Clevers nevertheless remains optimistic about the technology’s transformative potential. “The most important part is we can now grow structures that really represent a small part of the human body,” he said. “Animals are complete organisms, but they’re not humans.” According to Clevers, many diseases—particularly chronic human diseases—are poorly modeled in animals, limiting translational success in drug development.
Corning sees education and workflow optimization as crucial to solving those problems. “Corning feels very strongly about supporting our customers by providing resources to educate scientists on how to create more in vivo-like models that are reproducible,” Sherman explained. “We do this through publishing novel applications, protocols, and webinars.”

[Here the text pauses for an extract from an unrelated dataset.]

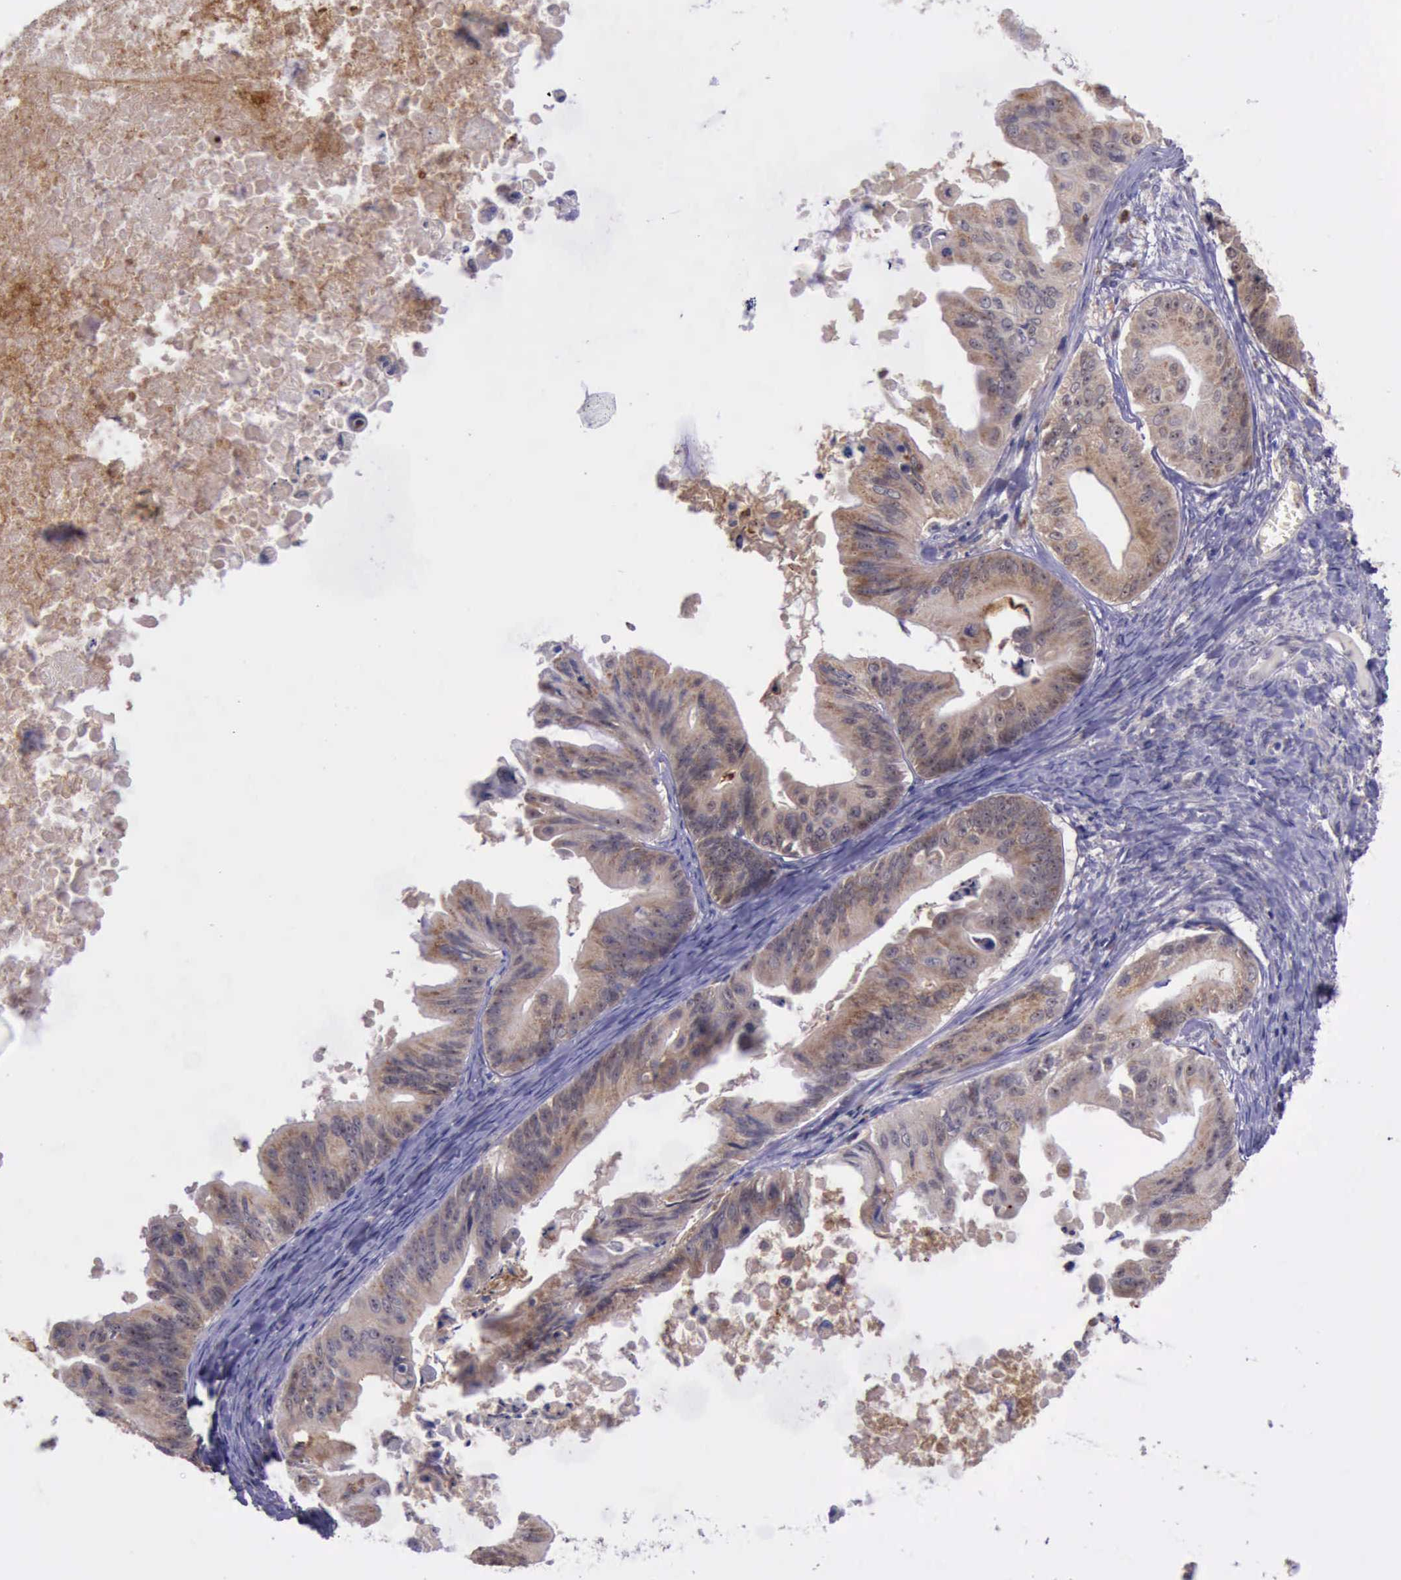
{"staining": {"intensity": "moderate", "quantity": ">75%", "location": "cytoplasmic/membranous"}, "tissue": "ovarian cancer", "cell_type": "Tumor cells", "image_type": "cancer", "snomed": [{"axis": "morphology", "description": "Cystadenocarcinoma, mucinous, NOS"}, {"axis": "topography", "description": "Ovary"}], "caption": "DAB immunohistochemical staining of human ovarian cancer exhibits moderate cytoplasmic/membranous protein expression in approximately >75% of tumor cells.", "gene": "PLEK2", "patient": {"sex": "female", "age": 37}}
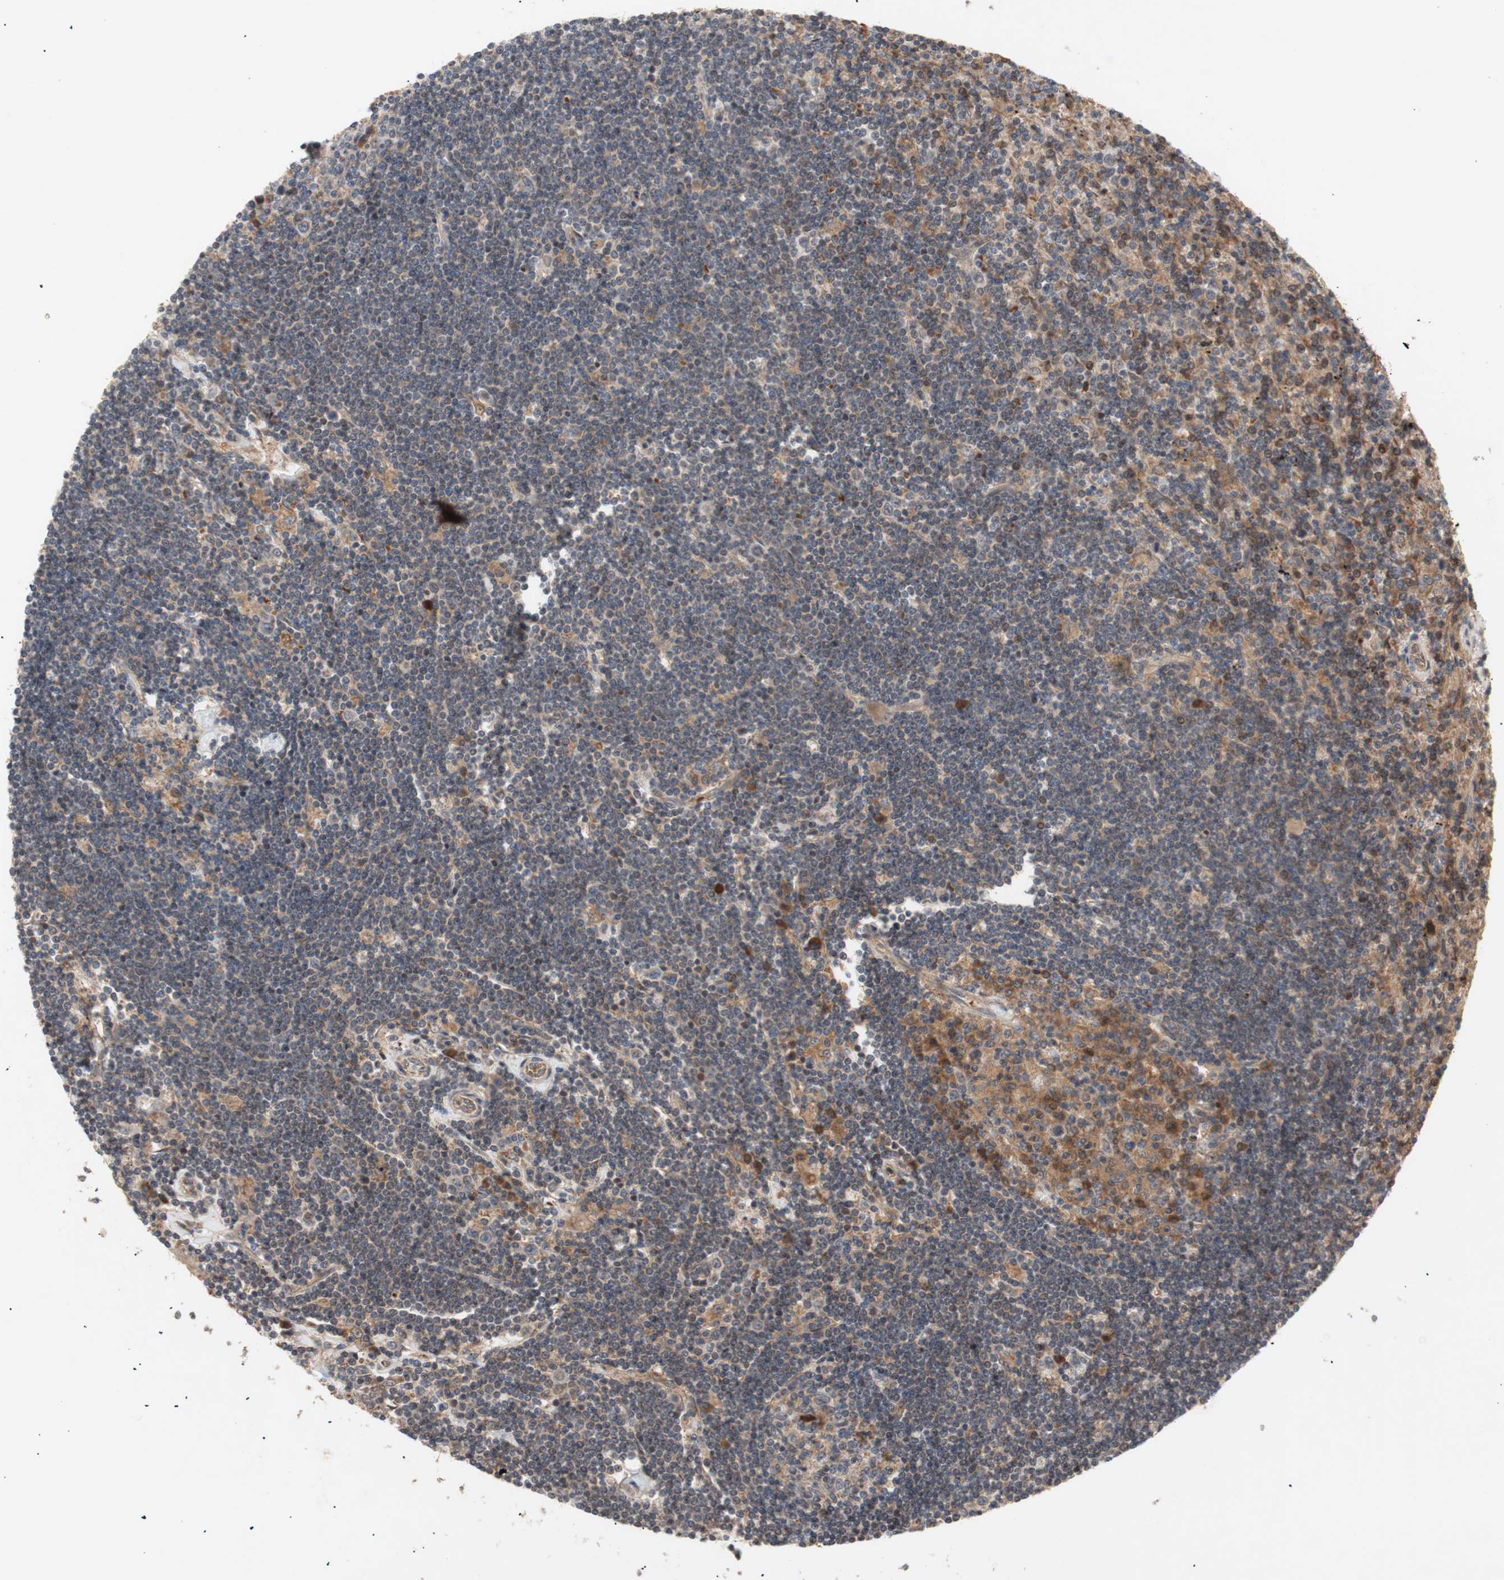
{"staining": {"intensity": "moderate", "quantity": "<25%", "location": "cytoplasmic/membranous"}, "tissue": "lymphoma", "cell_type": "Tumor cells", "image_type": "cancer", "snomed": [{"axis": "morphology", "description": "Malignant lymphoma, non-Hodgkin's type, Low grade"}, {"axis": "topography", "description": "Spleen"}], "caption": "Moderate cytoplasmic/membranous positivity for a protein is present in about <25% of tumor cells of malignant lymphoma, non-Hodgkin's type (low-grade) using IHC.", "gene": "PKN1", "patient": {"sex": "male", "age": 76}}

The company is also helping researchers streamline increasingly sophisticated organoid workflows. “We have several protocols and optimization guides that educate customers on how to culture organoids to ensure they are set up for success,” Sherman noted. “Additionally, we have many application notes demonstrating different ways of automating organoid assays to give researchers a starting point for their own work.”
Automation and scalability are becoming especially important as organoids move deeper into pharmaceutical pipelines. At the GEN virtual event, Maya Gosztyla, PhD, co-founder and CSO of BrainStorm Therapeutics, described how her company’s platform as “a very high throughput and very scalable and reproducible version of brain organoids.”
Her company is studying CDKL5 deficiency disorder, a rare genetic epilepsy. “The whole reason that we’re doing this work in brain organoids is that the mouse models of CDKL5 don’t recapitulate the symptoms of the disease,” Gosztyla explained.
She believes regulatory changes are accelerating industry confidence in organoid-based drug discovery. “These regulatory shifts have basically allowed drug-discovery companies to show efficacy using an alternative like a brain-organoid model,” Gosztyla said, adding that such systems are “a lot more translational compared to something like a mouse.”
For Corning, helping researchers achieve that translational promise means supporting every stage of organoid adoption—from foundational reagents to reproducible protocols and scalable automation strategies. As NAMs continue gaining regulatory and commercial traction, the ability to standardize organoid workflows might ultimately determine how quickly these human-centric systems become mainstream tools in drug discovery and development.